Thursday 30 December 2010

Update

The index page at http://bit.ly/wikitopics now provides the briefest of instructions, and access to the topic and document maps. This blog is at http://wikitopics.blogspot.com

I've made the links between topics and their nearest neighbours active. Hover over the link between two topics to see the ID of a cable that supports this link, and click on the link to visit this document.

I'll add similar functionality to the document maps tomorrow - the links between documents are supported by common topics.

I also plan to provide local maps of neighbourhood of each document in the document space and tools for selecting documents by choosing combinations of topics.

Wednesday 29 December 2010

Wikileaks Topics

cables


topics


This blog will document an experimental use of topic modelling to develop a site for browsing a multithreaded collection of documents. We start from a collection of documents (each viewed as a bag of words), and use Latent Dirichlet Allocation (LDA) to model the each document as a mixture of a number of topics. A topic is a probability distribution over words. Once we choose a fixed number of topics, LDA provides a set of topics and the proportions in which they should be mixed in each document to best approximate our collection.
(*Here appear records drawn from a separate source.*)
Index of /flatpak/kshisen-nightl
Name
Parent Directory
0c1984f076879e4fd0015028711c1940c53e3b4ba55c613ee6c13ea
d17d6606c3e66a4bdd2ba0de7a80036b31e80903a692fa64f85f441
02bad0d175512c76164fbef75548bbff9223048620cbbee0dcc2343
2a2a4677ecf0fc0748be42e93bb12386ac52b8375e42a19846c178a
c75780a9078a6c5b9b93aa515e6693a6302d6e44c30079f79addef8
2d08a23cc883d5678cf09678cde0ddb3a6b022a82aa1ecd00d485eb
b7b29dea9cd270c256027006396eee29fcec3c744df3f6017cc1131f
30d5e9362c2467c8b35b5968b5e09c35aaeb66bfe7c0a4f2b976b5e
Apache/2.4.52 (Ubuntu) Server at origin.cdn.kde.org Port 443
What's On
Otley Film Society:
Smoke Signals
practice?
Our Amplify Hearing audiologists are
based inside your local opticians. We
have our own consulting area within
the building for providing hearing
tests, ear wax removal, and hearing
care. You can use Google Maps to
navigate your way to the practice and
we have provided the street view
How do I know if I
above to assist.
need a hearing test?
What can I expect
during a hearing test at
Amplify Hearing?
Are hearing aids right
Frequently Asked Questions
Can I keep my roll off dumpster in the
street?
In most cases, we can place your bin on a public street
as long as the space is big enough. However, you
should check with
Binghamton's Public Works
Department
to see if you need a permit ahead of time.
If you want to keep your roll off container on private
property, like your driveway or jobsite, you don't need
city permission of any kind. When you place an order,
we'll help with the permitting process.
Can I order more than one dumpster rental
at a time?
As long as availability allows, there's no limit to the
We use the MALLET tools from UMASS to perform this analysis.

We use the Wikileaks #cablegate collection of cables as an example corpus.

This is a work in progress. We hope it will rapidly improve.

Two documents are similar if they are modelled by similar collections of topics, so we can present the structure of the collection of cables by linking each one to its nearest neighbour. You can access the source of each document by clicking on the node that represents it.

Just as two documents can be linked by a common topic, two topics can be linked by the documents they have in common. So we can also present the structure of the set of topics inferred by LDA in a similar (actually dual) fashion. You can inspect the most frequent words in each topic by hovering over the node that represents it.

We are now working on linking these two views.

We are eager to have feedback on the interface and how it can help to discover information in a previously unconnected collection of documents.